In 367 AD, Anthananius decreed that heretical books should be destroyed. A corpus of writings known to us now as the “Gnostic Gospels” were among these. Previously known to us through attacks on them by the Presbyter Irenaeus, the second century Bishop of Lyon, several of these gospels survived by being buried at a monastery founded by a friend of Athanasius called Pachomius. The monastery was at Cheroboskian, now called Nag Hammadi, in Upper Egypt.

One finds much relevance for today in these texts, particularly as they relate to Jesus’ view of women. Women are indeed regarded more highly in the Gnostics texts than in orthodox texts. The Gnostics allowed women priests and gave a special place to Mary Magdalene above all the disciples. The Gospel of Philip says

“…..the companion of the Saviour is Mary Magdelene. But Christ loved her more than all the disciples and used to kiss her often ……… The rest of the disciples were offended by it. They said to him, “Why do you love her more than all of us?” The Saviour answered and said to them;” Why do I not love you as I love her”

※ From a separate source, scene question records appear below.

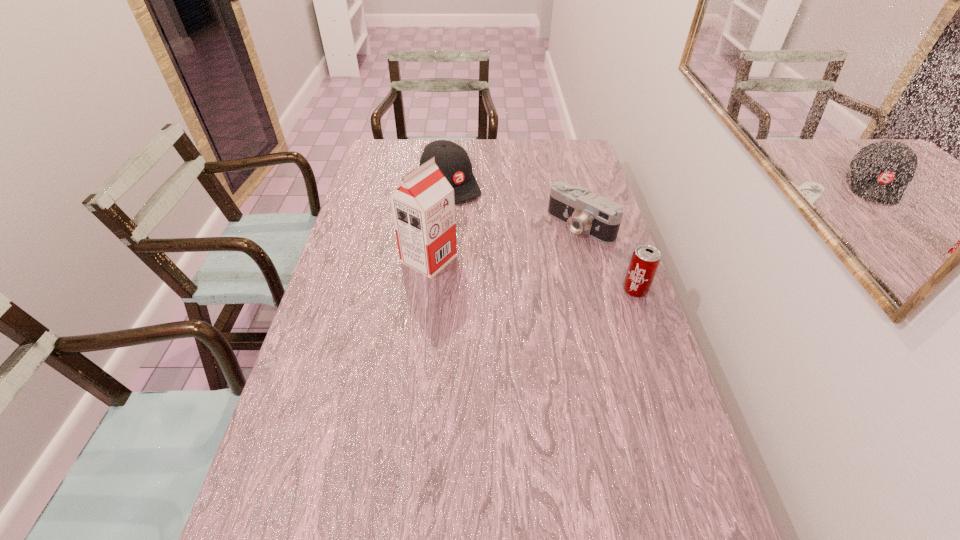
You are a GUI agent. You are given a task and a screenshot of the screen. Output one action in this format:
    pyautogui.click(x=<x>, y=<y>)
    Task: Click on the vacant space on the desktop that is between the soya milk and the nearest object and is positioned with a logo on the front of the farthest object
    
    Given the screenshot: What is the action you would take?
    pyautogui.click(x=540, y=276)

I want to click on vacant space on the desktop that is between the soya milk and the nearest object and is positioned on the lens of the shortest object, so click(x=522, y=273).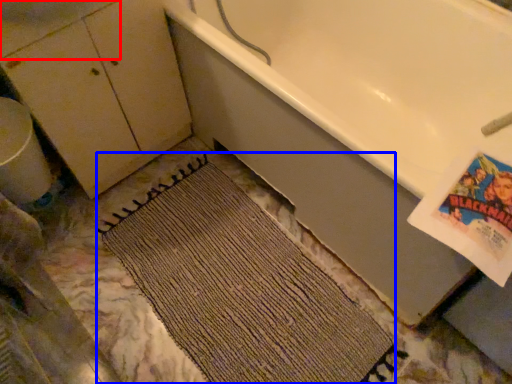
Question: Which point is closer to the camera, sink (highlighted by a red box) or doormat (highlighted by a blue box)?

Choices:
 (A) sink
 (B) doormat

Answer: (A)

A text called the “Dialogue of the Saviour” says: “She spake as a woman who knew the call”. A Gospel of Mary (Magdalene) contained in a Coptic Codex in Berlin, known as long ago as 1896 was not published until 1955.

Today special and psychological arguments continue to operate against the place of women which was such a feature of Gnosticism. A Vatican 2 document saying “Every type of discrimination…..based on sex is to be overcome and eradicated as contrary to God’s intent” has not been put into effect. It is remarkable that conditions today are not unlike those which pertained during the formation of the early Church. Now we have the Dead Sea Scrolls and the Nag Hammadi Texts. But not only that, we have many women teachers of vision to show us again the Way of the Lord in a manner relevant to our own times.

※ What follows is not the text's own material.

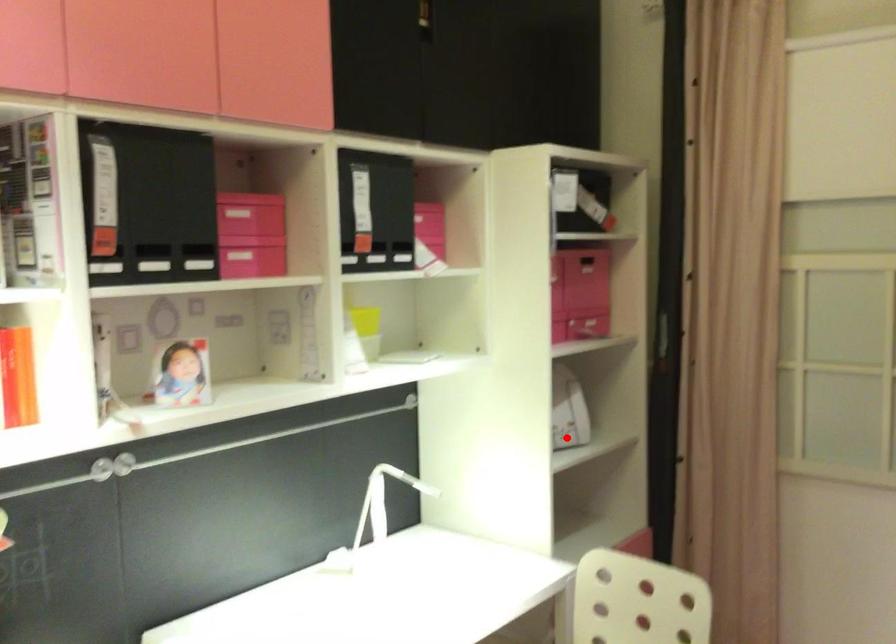
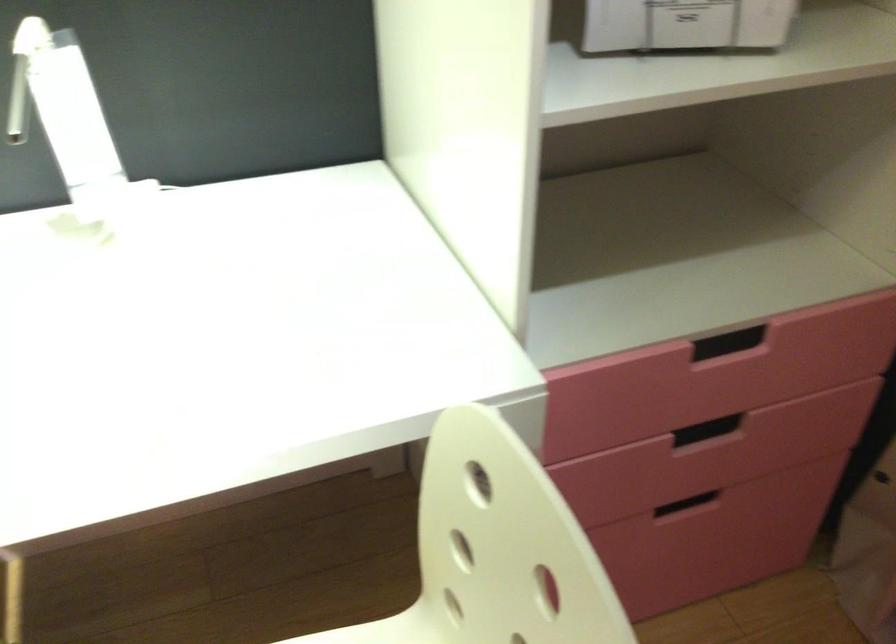
Question: I am providing you with two images of the same scene from different viewpoints. A red point is shown in image1. For the corresponding object point in image2, is it positioned nearer or farther from the camera?

Choices:
 (A) Nearer
 (B) Farther

Answer: (A)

Such inspired people already know in some mysterious way the true wisdom of human existence.They see out only to see in. Such mystics are never really at home in a “lawed and ordered” society with its organised Church. The ebb and flow of their exegesis must be allowed that freedom to grow which is necessary for the maturation of the human species. Neither force, nor power, nor autonomy can provide inroads into this process of maturation, for without freedom there will be a holding back in that evolution necessary to prepare us for our rightful place in the universe.

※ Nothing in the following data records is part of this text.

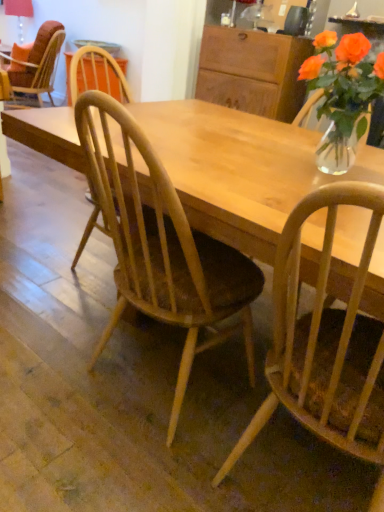
Question: From a real-world perspective, is translucent glass vase at upper right under light wood chair at center, the 2th chair from the top?

Choices:
 (A) yes
 (B) no

Answer: (B)

Question: Considering the relative sizes of translucent glass vase at upper right and light wood chair at center, acting as the second chair starting from the back, in the image provided, is translucent glass vase at upper right shorter than light wood chair at center, acting as the second chair starting from the back,?

Choices:
 (A) yes
 (B) no

Answer: (A)

Question: Can you confirm if translucent glass vase at upper right is positioned to the left of light wood chair at center, which is the 2th chair from bottom to top?

Choices:
 (A) yes
 (B) no

Answer: (B)

Question: Is translucent glass vase at upper right not near light wood chair at center, arranged as the 2th chair when viewed from the right?

Choices:
 (A) yes
 (B) no

Answer: (B)

Question: Is translucent glass vase at upper right closer to the viewer compared to light wood chair at center, which is the 2th chair in front-to-back order?

Choices:
 (A) no
 (B) yes

Answer: (A)

Question: Looking at their shapes, would you say translucent glass vase at upper right is wider or thinner than wooden cabinet at upper center?

Choices:
 (A) wide
 (B) thin

Answer: (B)

Question: Based on their positions, is translucent glass vase at upper right located to the left or right of wooden cabinet at upper center?

Choices:
 (A) right
 (B) left

Answer: (B)

Question: From the image's perspective, is translucent glass vase at upper right located above or below wooden cabinet at upper center?

Choices:
 (A) below
 (B) above

Answer: (A)

Question: From a real-world perspective, is translucent glass vase at upper right above or below wooden cabinet at upper center?

Choices:
 (A) above
 (B) below

Answer: (A)

Question: Is translucent glass vase at upper right taller or shorter than matte orange fabric chair at upper left, the 1th chair from the left?

Choices:
 (A) tall
 (B) short

Answer: (B)

Question: Is translucent glass vase at upper right bigger or smaller than matte orange fabric chair at upper left, positioned as the third chair in right-to-left order?

Choices:
 (A) small
 (B) big

Answer: (A)

Question: In terms of width, does translucent glass vase at upper right look wider or thinner when compared to matte orange fabric chair at upper left, positioned as the third chair in right-to-left order?

Choices:
 (A) wide
 (B) thin

Answer: (B)

Question: Do you think translucent glass vase at upper right is within matte orange fabric chair at upper left, which ranks as the 3th chair in front-to-back order, or outside of it?

Choices:
 (A) inside
 (B) outside

Answer: (B)

Question: Looking at the image, does wooden cabinet at upper center seem bigger or smaller compared to matte orange fabric chair at upper left, positioned as the third chair in right-to-left order?

Choices:
 (A) small
 (B) big

Answer: (A)

Question: Is point (274, 97) closer or farther from the camera than point (54, 50)?

Choices:
 (A) closer
 (B) farther

Answer: (A)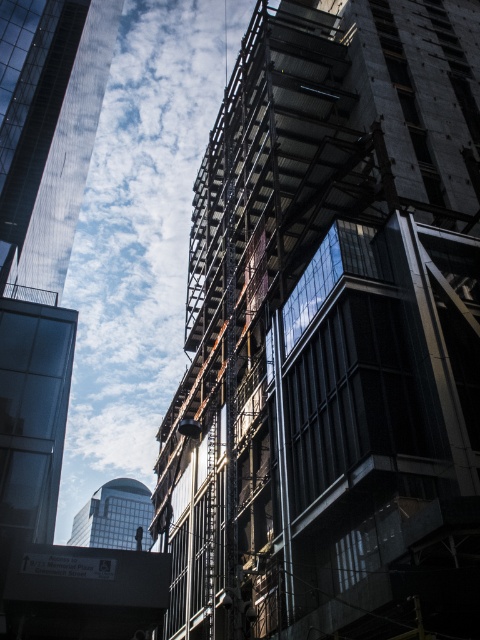
Question: Is transparent glass skyscraper at left further to the viewer compared to matte glass tower at center?

Choices:
 (A) no
 (B) yes

Answer: (A)

Question: Can you confirm if transparent glass skyscraper at left is thinner than matte glass tower at center?

Choices:
 (A) yes
 (B) no

Answer: (A)

Question: Is concrete scaffolding at center to the right of matte glass tower at center from the viewer's perspective?

Choices:
 (A) no
 (B) yes

Answer: (B)

Question: Which point is closer to the camera taking this photo?

Choices:
 (A) 60,280
 (B) 336,36
 (C) 142,499

Answer: (B)

Question: Which object appears closest to the camera in this image?

Choices:
 (A) transparent glass skyscraper at left
 (B) concrete scaffolding at center

Answer: (B)

Question: Which object is closer to the camera taking this photo?

Choices:
 (A) transparent glass skyscraper at left
 (B) concrete scaffolding at center
 (C) matte glass tower at center

Answer: (B)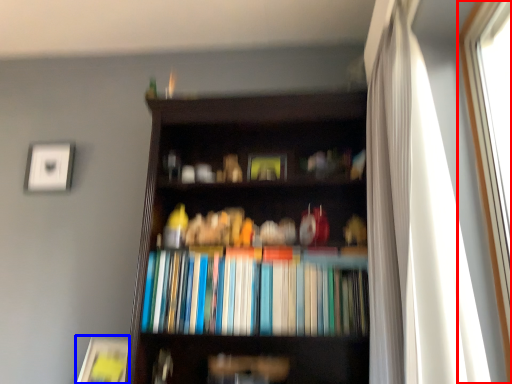
Question: Among these objects, which one is nearest to the camera, window (highlighted by a red box) or paperback book (highlighted by a blue box)?

Choices:
 (A) window
 (B) paperback book

Answer: (A)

I often wonder whether the “orthodoxy” usually attributed in common Christian heritage to the formulation of the Nicene fathers has been more of an oppression than a safeguard. As a collective phenomenon human beings are still at the stage of the toddler, who is many times distressing, but who, with care and patience, will evolve and progress to maturity. My old friend Brian Smeaton is a Church of Ireland Minister and poet based in County Donegal. former Rector of Ramelton, parish of Aughnish, within Donegal’s Ulster-Scots or Ullans speaking area. In the Declaration of Nazareth, which Brian has called the Manifesto of Christ, Jesus evinces from us those capabilities which lie in us all.